> _To do_
Starting at the top of the data and ending with the line that contains "scientific name: Physcia adscendens", including that line, rewrite these lines as a numbered list with no blank lines.

> _Records supplied_

::::::::::

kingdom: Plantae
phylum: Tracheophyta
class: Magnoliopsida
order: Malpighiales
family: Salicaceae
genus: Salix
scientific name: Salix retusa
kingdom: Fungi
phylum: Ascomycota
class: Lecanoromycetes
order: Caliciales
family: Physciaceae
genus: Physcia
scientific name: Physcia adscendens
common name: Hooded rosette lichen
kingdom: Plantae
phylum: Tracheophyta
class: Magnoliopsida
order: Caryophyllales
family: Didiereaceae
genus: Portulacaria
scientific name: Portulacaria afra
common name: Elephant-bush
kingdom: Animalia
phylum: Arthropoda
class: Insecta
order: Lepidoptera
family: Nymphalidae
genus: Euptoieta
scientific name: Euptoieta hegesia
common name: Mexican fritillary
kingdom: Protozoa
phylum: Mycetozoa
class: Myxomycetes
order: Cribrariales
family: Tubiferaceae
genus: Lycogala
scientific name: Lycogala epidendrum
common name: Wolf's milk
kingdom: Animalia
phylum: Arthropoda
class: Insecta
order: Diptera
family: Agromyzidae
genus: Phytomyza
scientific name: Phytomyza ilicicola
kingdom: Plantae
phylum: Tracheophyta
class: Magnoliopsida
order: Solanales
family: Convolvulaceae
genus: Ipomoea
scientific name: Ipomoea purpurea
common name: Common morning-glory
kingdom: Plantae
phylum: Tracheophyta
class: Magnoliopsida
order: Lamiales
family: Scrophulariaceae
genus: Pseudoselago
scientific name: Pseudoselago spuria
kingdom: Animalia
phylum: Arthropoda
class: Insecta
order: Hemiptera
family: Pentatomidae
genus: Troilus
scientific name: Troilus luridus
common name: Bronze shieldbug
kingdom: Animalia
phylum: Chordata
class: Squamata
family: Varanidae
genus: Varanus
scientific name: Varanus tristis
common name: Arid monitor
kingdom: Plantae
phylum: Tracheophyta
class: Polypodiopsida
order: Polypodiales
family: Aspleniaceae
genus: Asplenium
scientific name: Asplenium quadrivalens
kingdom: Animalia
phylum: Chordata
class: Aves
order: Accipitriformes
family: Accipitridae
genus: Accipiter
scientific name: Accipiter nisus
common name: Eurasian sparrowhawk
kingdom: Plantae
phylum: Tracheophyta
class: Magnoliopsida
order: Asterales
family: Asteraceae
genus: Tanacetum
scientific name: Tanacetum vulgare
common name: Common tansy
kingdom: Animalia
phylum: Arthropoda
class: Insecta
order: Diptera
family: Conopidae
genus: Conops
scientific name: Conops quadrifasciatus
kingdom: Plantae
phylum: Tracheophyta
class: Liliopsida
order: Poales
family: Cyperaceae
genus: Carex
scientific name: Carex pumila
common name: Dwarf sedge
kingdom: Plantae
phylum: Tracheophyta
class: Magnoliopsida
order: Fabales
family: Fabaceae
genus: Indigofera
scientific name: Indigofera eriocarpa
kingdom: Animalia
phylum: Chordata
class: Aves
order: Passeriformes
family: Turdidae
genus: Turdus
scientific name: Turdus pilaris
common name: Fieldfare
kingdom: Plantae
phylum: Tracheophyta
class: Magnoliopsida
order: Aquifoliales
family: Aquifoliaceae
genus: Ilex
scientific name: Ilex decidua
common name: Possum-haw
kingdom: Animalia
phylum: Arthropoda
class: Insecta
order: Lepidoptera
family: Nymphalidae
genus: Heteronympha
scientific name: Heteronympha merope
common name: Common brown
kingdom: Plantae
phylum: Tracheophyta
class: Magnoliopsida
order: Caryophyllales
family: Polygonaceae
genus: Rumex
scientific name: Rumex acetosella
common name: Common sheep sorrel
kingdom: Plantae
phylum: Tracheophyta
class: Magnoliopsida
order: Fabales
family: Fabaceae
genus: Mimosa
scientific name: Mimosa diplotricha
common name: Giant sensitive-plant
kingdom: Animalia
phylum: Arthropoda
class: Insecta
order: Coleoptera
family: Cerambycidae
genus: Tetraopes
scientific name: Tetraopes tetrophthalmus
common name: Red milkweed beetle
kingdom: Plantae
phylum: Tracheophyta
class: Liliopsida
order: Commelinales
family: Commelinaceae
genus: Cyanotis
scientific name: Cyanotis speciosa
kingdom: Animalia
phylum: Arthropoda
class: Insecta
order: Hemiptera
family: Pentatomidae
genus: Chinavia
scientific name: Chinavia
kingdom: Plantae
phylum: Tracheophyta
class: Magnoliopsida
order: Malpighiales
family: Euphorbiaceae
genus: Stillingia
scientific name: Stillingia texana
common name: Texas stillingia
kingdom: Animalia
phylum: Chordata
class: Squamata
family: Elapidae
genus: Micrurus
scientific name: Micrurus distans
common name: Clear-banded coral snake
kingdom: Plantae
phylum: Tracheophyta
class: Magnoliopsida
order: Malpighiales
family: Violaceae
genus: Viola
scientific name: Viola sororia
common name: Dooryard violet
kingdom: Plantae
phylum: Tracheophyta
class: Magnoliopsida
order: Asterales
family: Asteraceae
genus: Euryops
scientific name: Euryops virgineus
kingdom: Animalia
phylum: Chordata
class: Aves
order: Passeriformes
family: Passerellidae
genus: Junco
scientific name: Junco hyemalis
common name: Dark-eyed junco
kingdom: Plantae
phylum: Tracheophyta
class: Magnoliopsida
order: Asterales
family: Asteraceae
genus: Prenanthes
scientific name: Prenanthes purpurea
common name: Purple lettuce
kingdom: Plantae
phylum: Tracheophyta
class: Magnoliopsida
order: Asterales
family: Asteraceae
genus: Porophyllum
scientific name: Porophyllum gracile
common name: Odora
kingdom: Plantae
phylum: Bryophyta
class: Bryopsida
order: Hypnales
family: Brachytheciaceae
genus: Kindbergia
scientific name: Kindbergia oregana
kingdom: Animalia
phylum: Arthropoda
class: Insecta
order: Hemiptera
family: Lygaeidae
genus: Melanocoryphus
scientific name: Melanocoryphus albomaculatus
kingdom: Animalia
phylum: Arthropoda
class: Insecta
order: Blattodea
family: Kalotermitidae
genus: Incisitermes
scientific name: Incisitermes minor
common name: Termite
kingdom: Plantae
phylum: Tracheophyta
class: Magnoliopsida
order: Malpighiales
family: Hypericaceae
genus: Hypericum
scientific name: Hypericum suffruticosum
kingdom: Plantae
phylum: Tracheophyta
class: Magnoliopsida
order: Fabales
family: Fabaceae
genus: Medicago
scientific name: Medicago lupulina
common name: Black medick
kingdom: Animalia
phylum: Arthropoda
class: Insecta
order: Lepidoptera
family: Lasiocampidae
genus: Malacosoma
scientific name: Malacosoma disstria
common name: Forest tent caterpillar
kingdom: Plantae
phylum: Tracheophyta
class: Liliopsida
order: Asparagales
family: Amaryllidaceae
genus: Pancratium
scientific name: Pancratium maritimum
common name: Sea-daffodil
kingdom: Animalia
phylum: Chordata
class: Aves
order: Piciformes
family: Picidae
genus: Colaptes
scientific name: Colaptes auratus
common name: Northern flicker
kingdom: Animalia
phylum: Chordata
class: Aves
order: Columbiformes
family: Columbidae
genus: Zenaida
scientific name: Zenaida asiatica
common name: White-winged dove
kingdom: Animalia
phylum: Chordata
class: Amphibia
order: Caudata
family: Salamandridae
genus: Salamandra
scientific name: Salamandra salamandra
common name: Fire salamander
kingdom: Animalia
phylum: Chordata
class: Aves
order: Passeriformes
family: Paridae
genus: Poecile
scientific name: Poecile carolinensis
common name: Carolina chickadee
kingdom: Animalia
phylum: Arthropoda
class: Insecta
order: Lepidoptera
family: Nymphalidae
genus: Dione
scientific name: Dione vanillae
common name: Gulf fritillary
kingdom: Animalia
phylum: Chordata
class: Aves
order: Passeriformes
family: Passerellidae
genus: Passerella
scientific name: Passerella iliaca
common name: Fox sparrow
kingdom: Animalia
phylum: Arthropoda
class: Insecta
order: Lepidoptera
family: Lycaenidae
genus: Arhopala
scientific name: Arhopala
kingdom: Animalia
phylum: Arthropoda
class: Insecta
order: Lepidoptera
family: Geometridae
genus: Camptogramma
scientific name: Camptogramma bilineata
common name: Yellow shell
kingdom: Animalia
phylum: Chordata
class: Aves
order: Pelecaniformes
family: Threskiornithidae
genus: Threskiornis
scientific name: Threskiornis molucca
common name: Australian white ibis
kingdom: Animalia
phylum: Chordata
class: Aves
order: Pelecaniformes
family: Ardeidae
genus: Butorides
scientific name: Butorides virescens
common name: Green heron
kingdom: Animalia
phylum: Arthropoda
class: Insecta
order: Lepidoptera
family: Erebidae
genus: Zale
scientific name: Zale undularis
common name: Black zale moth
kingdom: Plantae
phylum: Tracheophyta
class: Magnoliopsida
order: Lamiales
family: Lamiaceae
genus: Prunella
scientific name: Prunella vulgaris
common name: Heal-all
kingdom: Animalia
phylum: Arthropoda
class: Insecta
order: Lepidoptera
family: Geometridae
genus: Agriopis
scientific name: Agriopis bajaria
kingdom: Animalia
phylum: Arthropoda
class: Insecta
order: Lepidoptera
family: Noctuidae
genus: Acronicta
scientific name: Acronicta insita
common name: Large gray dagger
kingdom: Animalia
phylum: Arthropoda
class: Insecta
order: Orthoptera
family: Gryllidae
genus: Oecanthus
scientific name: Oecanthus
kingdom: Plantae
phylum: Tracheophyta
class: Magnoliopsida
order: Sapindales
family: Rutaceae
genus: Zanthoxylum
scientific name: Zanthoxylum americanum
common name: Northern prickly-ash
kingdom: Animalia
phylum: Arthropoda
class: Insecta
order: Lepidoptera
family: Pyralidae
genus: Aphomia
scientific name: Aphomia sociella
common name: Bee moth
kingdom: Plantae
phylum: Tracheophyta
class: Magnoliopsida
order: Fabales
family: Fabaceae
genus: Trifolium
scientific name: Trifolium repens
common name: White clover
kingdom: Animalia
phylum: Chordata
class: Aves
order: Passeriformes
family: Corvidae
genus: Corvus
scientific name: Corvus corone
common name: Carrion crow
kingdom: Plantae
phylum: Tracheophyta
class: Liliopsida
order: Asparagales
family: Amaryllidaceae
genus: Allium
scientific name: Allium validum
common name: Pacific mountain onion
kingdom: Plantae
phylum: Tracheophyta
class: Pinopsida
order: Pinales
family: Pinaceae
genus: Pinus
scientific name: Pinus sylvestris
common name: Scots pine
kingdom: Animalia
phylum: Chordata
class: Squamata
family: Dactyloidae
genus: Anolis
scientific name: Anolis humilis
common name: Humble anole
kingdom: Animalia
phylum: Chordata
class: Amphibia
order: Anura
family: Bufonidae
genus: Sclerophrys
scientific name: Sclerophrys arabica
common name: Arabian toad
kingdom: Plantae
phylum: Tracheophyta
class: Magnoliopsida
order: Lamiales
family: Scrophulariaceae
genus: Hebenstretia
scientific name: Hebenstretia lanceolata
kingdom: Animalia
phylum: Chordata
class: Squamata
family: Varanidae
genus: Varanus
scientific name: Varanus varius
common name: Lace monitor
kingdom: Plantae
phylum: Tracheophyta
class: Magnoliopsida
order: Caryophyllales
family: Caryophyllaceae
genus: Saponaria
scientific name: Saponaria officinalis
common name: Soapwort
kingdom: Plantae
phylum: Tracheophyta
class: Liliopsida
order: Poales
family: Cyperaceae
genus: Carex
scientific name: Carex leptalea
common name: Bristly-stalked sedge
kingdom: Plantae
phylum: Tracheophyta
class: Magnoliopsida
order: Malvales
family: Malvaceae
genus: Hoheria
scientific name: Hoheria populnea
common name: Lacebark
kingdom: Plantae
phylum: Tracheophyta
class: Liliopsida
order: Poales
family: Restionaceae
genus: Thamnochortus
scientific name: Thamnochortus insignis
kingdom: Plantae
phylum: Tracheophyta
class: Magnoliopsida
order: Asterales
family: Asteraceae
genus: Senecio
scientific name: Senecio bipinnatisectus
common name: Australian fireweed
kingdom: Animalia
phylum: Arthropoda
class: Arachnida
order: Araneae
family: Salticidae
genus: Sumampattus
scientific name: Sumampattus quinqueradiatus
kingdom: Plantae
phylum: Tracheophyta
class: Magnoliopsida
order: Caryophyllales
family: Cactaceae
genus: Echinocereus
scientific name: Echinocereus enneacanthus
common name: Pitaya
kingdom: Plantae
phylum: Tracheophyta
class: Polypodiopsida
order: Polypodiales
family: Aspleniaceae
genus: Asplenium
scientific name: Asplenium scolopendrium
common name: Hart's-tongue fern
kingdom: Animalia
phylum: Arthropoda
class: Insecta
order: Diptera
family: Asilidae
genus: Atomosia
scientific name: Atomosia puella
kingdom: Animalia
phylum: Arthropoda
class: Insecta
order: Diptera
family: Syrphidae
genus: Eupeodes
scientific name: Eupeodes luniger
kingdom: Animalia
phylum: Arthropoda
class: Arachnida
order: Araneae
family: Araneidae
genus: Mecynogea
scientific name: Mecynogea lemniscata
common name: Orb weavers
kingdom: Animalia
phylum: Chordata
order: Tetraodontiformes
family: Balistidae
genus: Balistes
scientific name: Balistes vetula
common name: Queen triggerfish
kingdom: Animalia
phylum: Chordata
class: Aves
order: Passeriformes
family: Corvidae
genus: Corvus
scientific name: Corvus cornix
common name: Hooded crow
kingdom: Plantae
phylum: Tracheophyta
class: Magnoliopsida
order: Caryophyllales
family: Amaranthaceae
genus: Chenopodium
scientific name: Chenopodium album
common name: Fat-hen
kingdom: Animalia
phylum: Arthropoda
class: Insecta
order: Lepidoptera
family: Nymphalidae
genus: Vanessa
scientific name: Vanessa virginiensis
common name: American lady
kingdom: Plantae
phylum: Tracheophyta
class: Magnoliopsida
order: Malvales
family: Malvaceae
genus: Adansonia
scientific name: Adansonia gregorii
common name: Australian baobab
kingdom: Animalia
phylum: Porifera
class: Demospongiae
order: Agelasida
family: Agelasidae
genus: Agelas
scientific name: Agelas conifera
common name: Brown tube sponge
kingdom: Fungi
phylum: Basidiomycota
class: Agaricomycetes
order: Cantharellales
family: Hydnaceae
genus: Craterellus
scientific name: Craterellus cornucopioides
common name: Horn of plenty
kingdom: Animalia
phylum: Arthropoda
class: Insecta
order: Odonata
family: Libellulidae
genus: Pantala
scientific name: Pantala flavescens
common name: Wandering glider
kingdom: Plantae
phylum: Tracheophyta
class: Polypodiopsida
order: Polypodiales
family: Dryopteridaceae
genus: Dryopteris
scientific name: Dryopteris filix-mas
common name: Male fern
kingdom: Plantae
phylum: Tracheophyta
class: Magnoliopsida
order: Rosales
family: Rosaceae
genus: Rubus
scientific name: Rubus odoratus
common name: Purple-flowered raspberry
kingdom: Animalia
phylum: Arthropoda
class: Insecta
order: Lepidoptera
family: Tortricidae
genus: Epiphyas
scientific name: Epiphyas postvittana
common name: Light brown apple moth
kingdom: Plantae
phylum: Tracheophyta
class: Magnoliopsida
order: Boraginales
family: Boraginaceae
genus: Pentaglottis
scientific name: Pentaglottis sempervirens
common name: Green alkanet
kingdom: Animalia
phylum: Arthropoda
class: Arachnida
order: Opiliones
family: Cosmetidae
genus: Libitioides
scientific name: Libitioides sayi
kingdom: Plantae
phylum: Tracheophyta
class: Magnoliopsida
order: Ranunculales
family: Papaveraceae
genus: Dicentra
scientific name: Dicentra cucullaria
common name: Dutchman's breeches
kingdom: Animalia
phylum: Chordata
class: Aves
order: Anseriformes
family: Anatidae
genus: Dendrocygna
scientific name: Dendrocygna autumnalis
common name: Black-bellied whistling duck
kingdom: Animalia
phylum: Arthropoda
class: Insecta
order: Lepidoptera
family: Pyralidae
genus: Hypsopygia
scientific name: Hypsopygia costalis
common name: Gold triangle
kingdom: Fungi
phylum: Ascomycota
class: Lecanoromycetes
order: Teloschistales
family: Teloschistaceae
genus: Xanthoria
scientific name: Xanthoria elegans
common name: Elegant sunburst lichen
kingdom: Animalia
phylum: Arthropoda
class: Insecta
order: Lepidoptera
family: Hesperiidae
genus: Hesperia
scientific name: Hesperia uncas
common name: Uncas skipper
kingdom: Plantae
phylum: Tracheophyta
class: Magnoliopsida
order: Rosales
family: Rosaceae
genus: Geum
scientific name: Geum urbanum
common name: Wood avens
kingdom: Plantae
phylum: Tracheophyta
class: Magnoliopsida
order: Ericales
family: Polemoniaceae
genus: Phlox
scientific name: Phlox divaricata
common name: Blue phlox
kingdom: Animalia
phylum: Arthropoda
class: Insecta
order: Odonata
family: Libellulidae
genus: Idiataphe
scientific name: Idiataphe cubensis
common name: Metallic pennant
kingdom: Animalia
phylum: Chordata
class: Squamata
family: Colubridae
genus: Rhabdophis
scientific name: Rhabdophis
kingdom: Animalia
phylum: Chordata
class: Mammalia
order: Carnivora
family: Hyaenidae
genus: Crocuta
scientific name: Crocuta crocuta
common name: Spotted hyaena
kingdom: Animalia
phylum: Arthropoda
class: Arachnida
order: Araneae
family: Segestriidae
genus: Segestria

::::::::::

> _Solution_
1. kingdom: Plantae
2. phylum: Tracheophyta
3. class: Magnoliopsida
4. order: Malpighiales
5. family: Salicaceae
6. genus: Salix
7. scientific name: Salix retusa
8. kingdom: Fungi
9. phylum: Ascomycota
10. class: Lecanoromycetes
11. order: Caliciales
12. family: Physciaceae
13. genus: Physcia
14. scientific name: Physcia adscendens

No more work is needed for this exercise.